4.9 The Labour Court1, whilst examining the circumstances in which the probative burden of proof operates, held as follows
"Section 85A of the Acts provides for the allocation of the probative burden in cases within its ambit. This requires that the Complainant must first establish facts from which discrimination may be inferred. What those facts are will vary from case to case and there is no closed category of facts which can be relied upon. All that is required is that they be of sufficient significance to raise a presumption of discrimination. However they must be established as facts on credible evidence. Mere speculation or assertions, unsupported by evidence, cannot be elevated to a factual basis upon which an inference of discrimination can be drawn. Section 85A places the burden of establishing the primary facts fairly and squarely on the Complainant and the language of this provision admits of no exceptions to that evidential rule.. "

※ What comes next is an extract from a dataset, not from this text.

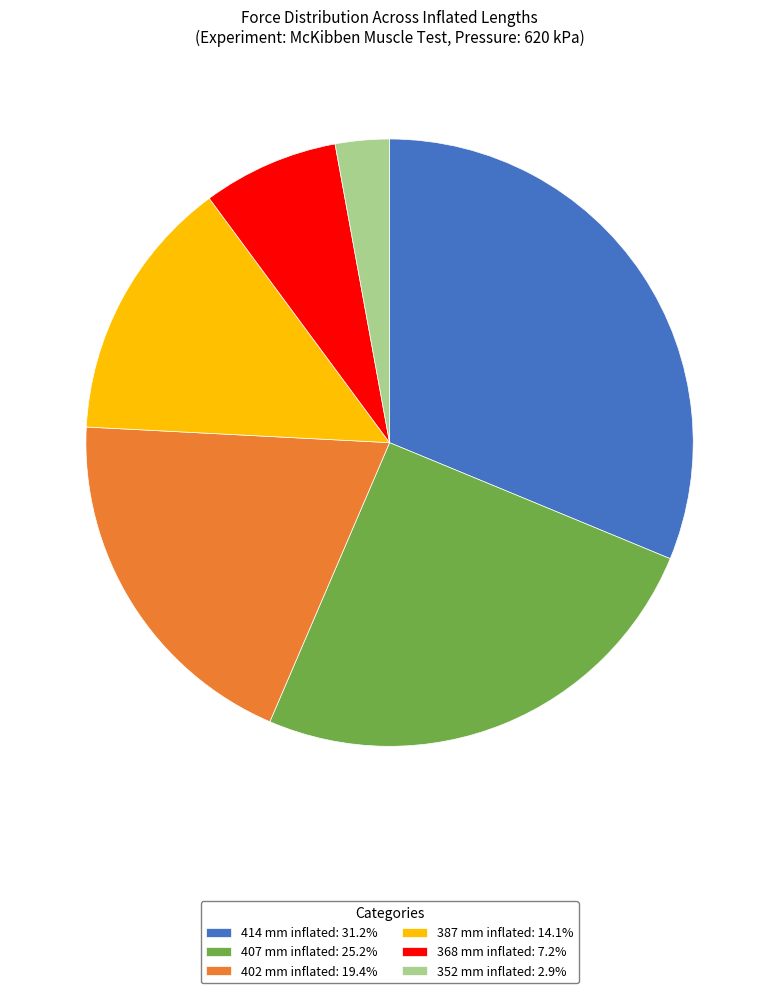

Is 402 mm inflated: 19.4% the majority of the pie?

No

I am not satisfied that the complainant has adduced evidence from which a prima facie case of discrimination on the race ground could be inferred.
4.13 In Tom Barrett v Department of Defence2 the Labour Court set out the three components which must be present for a claim of victimisation under section 74(2) of the Acts to be made out. It stated that
(i) the complainant must have take action of a type referred to at paragraphs (a)-(g) of section 74(2) - what it terms a protected act,
(ii) the complainant must be subjected to adverse treatment by his/her employer and (iii) the adverse treatment must be in reaction to the protected act having been taken by the complainant.
The complainant alleges that as a result of her issuing proceedings under the Employment Equality Acts, her sister was called into a meeting with the Director. At the hearing the complainant stated that after the meeting her sister was upset and told her that she was forced to sign a document. The complainant's representative argued that this was an attempt to intimate the complainant and prevent her from pursuing her claim. In his evidence at the hearing the Director said that the complainant's sister continued to work with the respondent after the complainant's employment terminated. He understood that the complainant was telling other staff members that her solicitor had told her that she was going to get €20000 to €30000 from the respondent. He contended that the complainant's sister told him that the complainant's solicitor was encouraging her to take these complaints and that she expressed concern for the complainant. Her sister signed a transcript of her own comments. I have not attached any weight to the complainant's evidence regarding the meeting/discussion between the respondent and the complainant's sister on the basis that it is purely hearsay in nature and that the complainant's sister did not attend the hearing to corroborate this evidence. I am not satisfied that the complainant has adduced any evidence in support of her claim of victimisation.
6. DECISION OF THE EQUALITY OFFICER
6.1 I have completed my investigation of this complaint and in accordance with section 79(6) of the Employment Equality Acts, 1998-2008 I issue the following decision.
(i) ) the respondent did not discriminate against the complainant on the race ground pursuant to section 6(2)(h) of the Acts, in relation to terms and conditions of employment contrary to section 8(6) of the Acts
(ii) the respondent did not victimise the complainant within the meaning of 74(2) of the Acts.